Problem details:
Copy every one of the following lines character for character, without altering spelling, diacritics, or script.

The data:

===

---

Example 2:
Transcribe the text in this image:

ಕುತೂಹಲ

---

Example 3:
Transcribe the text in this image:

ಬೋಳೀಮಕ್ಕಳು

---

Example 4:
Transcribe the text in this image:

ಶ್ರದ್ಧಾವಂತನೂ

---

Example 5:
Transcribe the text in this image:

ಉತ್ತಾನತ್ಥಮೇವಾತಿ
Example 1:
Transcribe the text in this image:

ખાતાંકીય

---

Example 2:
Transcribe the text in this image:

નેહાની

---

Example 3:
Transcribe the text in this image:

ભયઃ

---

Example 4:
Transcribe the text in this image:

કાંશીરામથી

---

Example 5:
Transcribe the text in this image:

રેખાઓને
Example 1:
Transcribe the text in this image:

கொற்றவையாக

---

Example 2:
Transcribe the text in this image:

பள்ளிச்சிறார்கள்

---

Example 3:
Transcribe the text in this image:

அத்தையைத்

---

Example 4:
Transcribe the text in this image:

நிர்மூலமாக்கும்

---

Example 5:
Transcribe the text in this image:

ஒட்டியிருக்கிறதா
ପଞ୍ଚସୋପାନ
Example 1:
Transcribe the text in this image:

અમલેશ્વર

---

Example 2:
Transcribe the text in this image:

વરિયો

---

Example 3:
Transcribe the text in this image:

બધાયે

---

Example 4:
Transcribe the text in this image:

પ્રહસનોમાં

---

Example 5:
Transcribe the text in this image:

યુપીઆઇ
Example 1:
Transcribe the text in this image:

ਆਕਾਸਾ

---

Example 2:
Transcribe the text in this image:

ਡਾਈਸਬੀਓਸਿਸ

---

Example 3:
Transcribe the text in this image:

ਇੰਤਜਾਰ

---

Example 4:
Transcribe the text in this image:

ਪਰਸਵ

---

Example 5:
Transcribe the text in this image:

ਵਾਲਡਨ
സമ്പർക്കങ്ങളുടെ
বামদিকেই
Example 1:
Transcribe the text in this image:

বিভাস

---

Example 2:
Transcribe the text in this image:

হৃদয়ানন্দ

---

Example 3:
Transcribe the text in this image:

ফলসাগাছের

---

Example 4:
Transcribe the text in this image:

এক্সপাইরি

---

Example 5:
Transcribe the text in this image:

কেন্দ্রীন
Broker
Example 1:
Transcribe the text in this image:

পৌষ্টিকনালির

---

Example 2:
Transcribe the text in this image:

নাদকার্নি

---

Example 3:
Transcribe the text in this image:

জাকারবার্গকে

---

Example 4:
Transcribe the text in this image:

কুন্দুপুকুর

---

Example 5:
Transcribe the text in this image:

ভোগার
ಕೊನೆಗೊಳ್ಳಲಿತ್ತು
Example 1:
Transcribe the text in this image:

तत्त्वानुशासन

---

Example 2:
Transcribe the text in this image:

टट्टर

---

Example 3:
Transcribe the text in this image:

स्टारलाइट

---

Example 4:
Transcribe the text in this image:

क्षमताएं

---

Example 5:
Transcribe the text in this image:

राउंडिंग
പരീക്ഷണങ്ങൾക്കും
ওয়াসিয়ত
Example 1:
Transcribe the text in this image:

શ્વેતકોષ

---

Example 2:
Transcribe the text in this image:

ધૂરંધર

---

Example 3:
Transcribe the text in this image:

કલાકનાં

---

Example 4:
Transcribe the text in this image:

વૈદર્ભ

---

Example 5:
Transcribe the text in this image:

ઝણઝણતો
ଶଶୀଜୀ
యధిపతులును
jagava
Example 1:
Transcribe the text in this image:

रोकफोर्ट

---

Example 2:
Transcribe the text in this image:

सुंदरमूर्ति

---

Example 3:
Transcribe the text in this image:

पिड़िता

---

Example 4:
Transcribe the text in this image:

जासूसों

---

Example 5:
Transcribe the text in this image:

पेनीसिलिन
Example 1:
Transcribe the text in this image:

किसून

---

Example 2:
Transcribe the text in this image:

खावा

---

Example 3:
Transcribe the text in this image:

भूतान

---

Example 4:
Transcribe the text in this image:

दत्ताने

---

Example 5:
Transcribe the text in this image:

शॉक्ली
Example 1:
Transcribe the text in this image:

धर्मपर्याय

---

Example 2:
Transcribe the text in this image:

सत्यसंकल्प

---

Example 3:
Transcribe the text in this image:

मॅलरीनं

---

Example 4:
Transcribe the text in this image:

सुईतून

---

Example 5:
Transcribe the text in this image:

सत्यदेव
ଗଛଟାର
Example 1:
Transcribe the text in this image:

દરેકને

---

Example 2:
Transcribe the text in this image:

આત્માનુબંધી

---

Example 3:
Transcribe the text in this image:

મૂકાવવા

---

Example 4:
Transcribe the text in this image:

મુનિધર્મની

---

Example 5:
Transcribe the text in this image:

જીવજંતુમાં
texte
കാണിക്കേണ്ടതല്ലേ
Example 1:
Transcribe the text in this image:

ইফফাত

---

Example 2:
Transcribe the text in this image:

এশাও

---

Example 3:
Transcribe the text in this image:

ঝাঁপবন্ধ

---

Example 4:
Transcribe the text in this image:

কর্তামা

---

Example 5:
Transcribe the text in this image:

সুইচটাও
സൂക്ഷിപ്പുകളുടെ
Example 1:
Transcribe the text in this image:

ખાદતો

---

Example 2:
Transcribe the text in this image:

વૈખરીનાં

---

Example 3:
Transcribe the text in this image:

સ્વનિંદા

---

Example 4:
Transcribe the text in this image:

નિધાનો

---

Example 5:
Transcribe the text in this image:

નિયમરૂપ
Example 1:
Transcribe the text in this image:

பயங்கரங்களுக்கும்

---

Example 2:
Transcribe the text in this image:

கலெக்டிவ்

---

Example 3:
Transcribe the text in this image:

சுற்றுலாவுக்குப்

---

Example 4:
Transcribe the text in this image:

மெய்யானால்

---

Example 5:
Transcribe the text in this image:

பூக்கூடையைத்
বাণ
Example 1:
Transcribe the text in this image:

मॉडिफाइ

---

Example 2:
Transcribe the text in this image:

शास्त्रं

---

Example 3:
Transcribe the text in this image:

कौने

===

Solution for this problem:
---

Example 2:
Transcribe the text in this image:

ಕುತೂಹಲ

---

Example 3:
Transcribe the text in this image:

ಬೋಳೀಮಕ್ಕಳು

---

Example 4:
Transcribe the text in this image:

ಶ್ರದ್ಧಾವಂತನೂ

---

Example 5:
Transcribe the text in this image:

ಉತ್ತಾನತ್ಥಮೇವಾತಿ
Example 1:
Transcribe the text in this image:

ખાતાંકીય

---

Example 2:
Transcribe the text in this image:

નેહાની

---

Example 3:
Transcribe the text in this image:

ભયઃ

---

Example 4:
Transcribe the text in this image:

કાંશીરામથી

---

Example 5:
Transcribe the text in this image:

રેખાઓને
Example 1:
Transcribe the text in this image:

கொற்றவையாக

---

Example 2:
Transcribe the text in this image:

பள்ளிச்சிறார்கள்

---

Example 3:
Transcribe the text in this image:

அத்தையைத்

---

Example 4:
Transcribe the text in this image:

நிர்மூலமாக்கும்

---

Example 5:
Transcribe the text in this image:

ஒட்டியிருக்கிறதா
ପଞ୍ଚସୋପାନ
Example 1:
Transcribe the text in this image:

અમલેશ્વર

---

Example 2:
Transcribe the text in this image:

વરિયો

---

Example 3:
Transcribe the text in this image:

બધાયે

---

Example 4:
Transcribe the text in this image:

પ્રહસનોમાં

---

Example 5:
Transcribe the text in this image:

યુપીઆઇ
Example 1:
Transcribe the text in this image:

ਆਕਾਸਾ

---

Example 2:
Transcribe the text in this image:

ਡਾਈਸਬੀਓਸਿਸ

---

Example 3:
Transcribe the text in this image:

ਇੰਤਜਾਰ

---

Example 4:
Transcribe the text in this image:

ਪਰਸਵ

---

Example 5:
Transcribe the text in this image:

ਵਾਲਡਨ
സമ്പർക്കങ്ങളുടെ
বামদিকেই
Example 1:
Transcribe the text in this image:

বিভাস

---

Example 2:
Transcribe the text in this image:

হৃদয়ানন্দ

---

Example 3:
Transcribe the text in this image:

ফলসাগাছের

---

Example 4:
Transcribe the text in this image:

এক্সপাইরি

---

Example 5:
Transcribe the text in this image:

কেন্দ্রীন
Broker
Example 1:
Transcribe the text in this image:

পৌষ্টিকনালির

---

Example 2:
Transcribe the text in this image:

নাদকার্নি

---

Example 3:
Transcribe the text in this image:

জাকারবার্গকে

---

Example 4:
Transcribe the text in this image:

কুন্দুপুকুর

---

Example 5:
Transcribe the text in this image:

ভোগার
ಕೊನೆಗೊಳ್ಳಲಿತ್ತು
Example 1:
Transcribe the text in this image:

तत्त्वानुशासन

---

Example 2:
Transcribe the text in this image:

टट्टर

---

Example 3:
Transcribe the text in this image:

स्टारलाइट

---

Example 4:
Transcribe the text in this image:

क्षमताएं

---

Example 5:
Transcribe the text in this image:

राउंडिंग
പരീക്ഷണങ്ങൾക്കും
ওয়াসিয়ত
Example 1:
Transcribe the text in this image:

શ્વેતકોષ

---

Example 2:
Transcribe the text in this image:

ધૂરંધર

---

Example 3:
Transcribe the text in this image:

કલાકનાં

---

Example 4:
Transcribe the text in this image:

વૈદર્ભ

---

Example 5:
Transcribe the text in this image:

ઝણઝણતો
ଶଶୀଜୀ
యధిపతులును
jagava
Example 1:
Transcribe the text in this image:

रोकफोर्ट

---

Example 2:
Transcribe the text in this image:

सुंदरमूर्ति

---

Example 3:
Transcribe the text in this image:

पिड़िता

---

Example 4:
Transcribe the text in this image:

जासूसों

---

Example 5:
Transcribe the text in this image:

पेनीसिलिन
Example 1:
Transcribe the text in this image:

किसून

---

Example 2:
Transcribe the text in this image:

खावा

---

Example 3:
Transcribe the text in this image:

भूतान

---

Example 4:
Transcribe the text in this image:

दत्ताने

---

Example 5:
Transcribe the text in this image:

शॉक्ली
Example 1:
Transcribe the text in this image:

धर्मपर्याय

---

Example 2:
Transcribe the text in this image:

सत्यसंकल्प

---

Example 3:
Transcribe the text in this image:

मॅलरीनं

---

Example 4:
Transcribe the text in this image:

सुईतून

---

Example 5:
Transcribe the text in this image:

सत्यदेव
ଗଛଟାର
Example 1:
Transcribe the text in this image:

દરેકને

---

Example 2:
Transcribe the text in this image:

આત્માનુબંધી

---

Example 3:
Transcribe the text in this image:

મૂકાવવા

---

Example 4:
Transcribe the text in this image:

મુનિધર્મની

---

Example 5:
Transcribe the text in this image:

જીવજંતુમાં
texte
കാണിക്കേണ്ടതല്ലേ
Example 1:
Transcribe the text in this image:

ইফফাত

---

Example 2:
Transcribe the text in this image:

এশাও

---

Example 3:
Transcribe the text in this image:

ঝাঁপবন্ধ

---

Example 4:
Transcribe the text in this image:

কর্তামা

---

Example 5:
Transcribe the text in this image:

সুইচটাও
സൂക്ഷിപ്പുകളുടെ
Example 1:
Transcribe the text in this image:

ખાદતો

---

Example 2:
Transcribe the text in this image:

વૈખરીનાં

---

Example 3:
Transcribe the text in this image:

સ્વનિંદા

---

Example 4:
Transcribe the text in this image:

નિધાનો

---

Example 5:
Transcribe the text in this image:

નિયમરૂપ
Example 1:
Transcribe the text in this image:

பயங்கரங்களுக்கும்

---

Example 2:
Transcribe the text in this image:

கலெக்டிவ்

---

Example 3:
Transcribe the text in this image:

சுற்றுலாவுக்குப்

---

Example 4:
Transcribe the text in this image:

மெய்யானால்

---

Example 5:
Transcribe the text in this image:

பூக்கூடையைத்
বাণ
Example 1:
Transcribe the text in this image:

मॉडिफाइ

---

Example 2:
Transcribe the text in this image:

शास्त्रं

---

Example 3:
Transcribe the text in this image:

कौने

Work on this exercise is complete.